*About this task*: Repeat the stretch of entries below from the line with "существование. Адрес может быть чем-то вроде" through the line with "Závesné a nástenné kvetináče". Include both ends and add nothing.

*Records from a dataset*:
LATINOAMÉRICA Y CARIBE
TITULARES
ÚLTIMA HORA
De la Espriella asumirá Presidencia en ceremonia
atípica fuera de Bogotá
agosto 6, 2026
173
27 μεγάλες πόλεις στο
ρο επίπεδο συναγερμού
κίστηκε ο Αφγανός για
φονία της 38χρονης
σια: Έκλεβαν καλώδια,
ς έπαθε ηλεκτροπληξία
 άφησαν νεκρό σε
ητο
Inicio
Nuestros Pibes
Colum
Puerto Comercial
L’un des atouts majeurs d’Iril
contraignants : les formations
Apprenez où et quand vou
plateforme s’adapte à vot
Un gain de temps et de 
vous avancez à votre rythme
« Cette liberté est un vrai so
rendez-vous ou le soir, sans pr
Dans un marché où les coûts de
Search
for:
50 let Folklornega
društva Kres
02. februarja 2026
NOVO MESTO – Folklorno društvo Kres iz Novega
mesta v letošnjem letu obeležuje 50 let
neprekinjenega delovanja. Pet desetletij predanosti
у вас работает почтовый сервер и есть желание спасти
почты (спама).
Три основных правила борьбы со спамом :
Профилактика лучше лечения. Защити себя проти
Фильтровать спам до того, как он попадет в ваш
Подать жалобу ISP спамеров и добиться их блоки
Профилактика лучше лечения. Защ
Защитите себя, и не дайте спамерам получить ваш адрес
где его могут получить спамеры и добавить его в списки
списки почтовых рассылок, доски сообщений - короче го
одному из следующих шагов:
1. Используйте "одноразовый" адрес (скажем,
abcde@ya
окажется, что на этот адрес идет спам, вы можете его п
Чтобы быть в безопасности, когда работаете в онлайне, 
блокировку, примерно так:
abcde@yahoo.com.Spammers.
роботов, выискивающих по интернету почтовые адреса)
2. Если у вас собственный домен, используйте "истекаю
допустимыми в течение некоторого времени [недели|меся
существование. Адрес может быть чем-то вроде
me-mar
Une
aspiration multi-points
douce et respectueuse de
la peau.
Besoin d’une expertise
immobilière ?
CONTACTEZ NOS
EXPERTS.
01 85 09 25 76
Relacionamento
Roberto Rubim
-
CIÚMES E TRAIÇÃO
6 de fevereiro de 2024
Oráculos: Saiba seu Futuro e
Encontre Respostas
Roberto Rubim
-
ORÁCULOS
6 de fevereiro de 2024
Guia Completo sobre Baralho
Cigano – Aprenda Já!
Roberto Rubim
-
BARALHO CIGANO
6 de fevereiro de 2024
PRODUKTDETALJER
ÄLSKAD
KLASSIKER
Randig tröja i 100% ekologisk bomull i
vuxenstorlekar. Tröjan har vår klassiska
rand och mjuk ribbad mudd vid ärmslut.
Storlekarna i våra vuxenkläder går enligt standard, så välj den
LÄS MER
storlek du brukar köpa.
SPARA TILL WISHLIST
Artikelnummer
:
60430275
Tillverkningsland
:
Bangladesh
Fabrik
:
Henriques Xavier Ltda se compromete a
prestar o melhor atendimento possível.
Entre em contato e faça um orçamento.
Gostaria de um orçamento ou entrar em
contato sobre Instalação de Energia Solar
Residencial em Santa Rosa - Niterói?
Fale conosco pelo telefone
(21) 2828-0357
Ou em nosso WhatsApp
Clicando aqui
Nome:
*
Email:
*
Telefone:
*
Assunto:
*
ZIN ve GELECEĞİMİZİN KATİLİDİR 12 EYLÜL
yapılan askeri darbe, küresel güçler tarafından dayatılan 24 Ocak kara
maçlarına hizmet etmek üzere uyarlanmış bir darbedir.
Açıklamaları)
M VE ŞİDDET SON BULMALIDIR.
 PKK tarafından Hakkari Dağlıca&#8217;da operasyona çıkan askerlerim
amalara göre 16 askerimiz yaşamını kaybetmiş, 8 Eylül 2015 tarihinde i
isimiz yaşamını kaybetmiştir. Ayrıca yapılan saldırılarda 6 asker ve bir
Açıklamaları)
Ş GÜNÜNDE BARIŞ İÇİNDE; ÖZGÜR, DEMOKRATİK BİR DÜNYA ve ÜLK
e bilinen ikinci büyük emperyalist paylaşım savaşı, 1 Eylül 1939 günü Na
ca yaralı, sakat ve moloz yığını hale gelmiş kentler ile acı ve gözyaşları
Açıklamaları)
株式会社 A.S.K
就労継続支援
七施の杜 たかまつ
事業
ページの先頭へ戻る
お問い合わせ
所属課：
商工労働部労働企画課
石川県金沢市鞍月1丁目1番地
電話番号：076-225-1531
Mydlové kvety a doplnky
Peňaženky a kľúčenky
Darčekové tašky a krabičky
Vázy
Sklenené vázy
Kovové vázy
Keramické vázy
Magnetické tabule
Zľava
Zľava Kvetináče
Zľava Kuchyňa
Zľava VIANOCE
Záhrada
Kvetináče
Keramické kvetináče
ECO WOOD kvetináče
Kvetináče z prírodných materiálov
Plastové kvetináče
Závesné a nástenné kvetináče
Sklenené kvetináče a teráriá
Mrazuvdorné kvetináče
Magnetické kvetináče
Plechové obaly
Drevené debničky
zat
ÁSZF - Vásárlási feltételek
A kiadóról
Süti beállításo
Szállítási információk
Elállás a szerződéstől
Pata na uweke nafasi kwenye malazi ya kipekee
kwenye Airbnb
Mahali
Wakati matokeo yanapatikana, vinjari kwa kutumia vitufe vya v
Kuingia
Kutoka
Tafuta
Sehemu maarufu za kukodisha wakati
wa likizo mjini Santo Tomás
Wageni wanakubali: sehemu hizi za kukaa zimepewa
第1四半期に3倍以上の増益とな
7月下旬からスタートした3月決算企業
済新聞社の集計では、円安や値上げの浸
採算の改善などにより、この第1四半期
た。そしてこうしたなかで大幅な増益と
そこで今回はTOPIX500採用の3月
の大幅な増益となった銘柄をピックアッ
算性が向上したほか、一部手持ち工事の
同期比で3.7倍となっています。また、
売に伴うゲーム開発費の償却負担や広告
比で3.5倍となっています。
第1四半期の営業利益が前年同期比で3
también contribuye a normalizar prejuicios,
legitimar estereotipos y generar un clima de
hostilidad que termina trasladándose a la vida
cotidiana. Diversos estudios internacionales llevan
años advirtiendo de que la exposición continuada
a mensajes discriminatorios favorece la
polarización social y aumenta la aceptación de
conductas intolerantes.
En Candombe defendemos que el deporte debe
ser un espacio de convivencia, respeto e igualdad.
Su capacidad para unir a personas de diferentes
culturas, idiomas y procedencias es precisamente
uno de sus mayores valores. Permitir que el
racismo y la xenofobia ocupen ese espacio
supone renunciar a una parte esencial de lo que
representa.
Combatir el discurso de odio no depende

*Exercise answer*:
существование. Адрес может быть чем-то вроде
me-mar
Une
aspiration multi-points
douce et respectueuse de
la peau.
Besoin d’une expertise
immobilière ?
CONTACTEZ NOS
EXPERTS.
01 85 09 25 76
Relacionamento
Roberto Rubim
-
CIÚMES E TRAIÇÃO
6 de fevereiro de 2024
Oráculos: Saiba seu Futuro e
Encontre Respostas
Roberto Rubim
-
ORÁCULOS
6 de fevereiro de 2024
Guia Completo sobre Baralho
Cigano – Aprenda Já!
Roberto Rubim
-
BARALHO CIGANO
6 de fevereiro de 2024
PRODUKTDETALJER
ÄLSKAD
KLASSIKER
Randig tröja i 100% ekologisk bomull i
vuxenstorlekar. Tröjan har vår klassiska
rand och mjuk ribbad mudd vid ärmslut.
Storlekarna i våra vuxenkläder går enligt standard, så välj den
LÄS MER
storlek du brukar köpa.
SPARA TILL WISHLIST
Artikelnummer
:
60430275
Tillverkningsland
:
Bangladesh
Fabrik
:
Henriques Xavier Ltda se compromete a
prestar o melhor atendimento possível.
Entre em contato e faça um orçamento.
Gostaria de um orçamento ou entrar em
contato sobre Instalação de Energia Solar
Residencial em Santa Rosa - Niterói?
Fale conosco pelo telefone
(21) 2828-0357
Ou em nosso WhatsApp
Clicando aqui
Nome:
*
Email:
*
Telefone:
*
Assunto:
*
ZIN ve GELECEĞİMİZİN KATİLİDİR 12 EYLÜL
yapılan askeri darbe, küresel güçler tarafından dayatılan 24 Ocak kara
maçlarına hizmet etmek üzere uyarlanmış bir darbedir.
Açıklamaları)
M VE ŞİDDET SON BULMALIDIR.
 PKK tarafından Hakkari Dağlıca&#8217;da operasyona çıkan askerlerim
amalara göre 16 askerimiz yaşamını kaybetmiş, 8 Eylül 2015 tarihinde i
isimiz yaşamını kaybetmiştir. Ayrıca yapılan saldırılarda 6 asker ve bir
Açıklamaları)
Ş GÜNÜNDE BARIŞ İÇİNDE; ÖZGÜR, DEMOKRATİK BİR DÜNYA ve ÜLK
e bilinen ikinci büyük emperyalist paylaşım savaşı, 1 Eylül 1939 günü Na
ca yaralı, sakat ve moloz yığını hale gelmiş kentler ile acı ve gözyaşları
Açıklamaları)
株式会社 A.S.K
就労継続支援
七施の杜 たかまつ
事業
ページの先頭へ戻る
お問い合わせ
所属課：
商工労働部労働企画課
石川県金沢市鞍月1丁目1番地
電話番号：076-225-1531
Mydlové kvety a doplnky
Peňaženky a kľúčenky
Darčekové tašky a krabičky
Vázy
Sklenené vázy
Kovové vázy
Keramické vázy
Magnetické tabule
Zľava
Zľava Kvetináče
Zľava Kuchyňa
Zľava VIANOCE
Záhrada
Kvetináče
Keramické kvetináče
ECO WOOD kvetináče
Kvetináče z prírodných materiálov
Plastové kvetináče
Závesné a nástenné kvetináče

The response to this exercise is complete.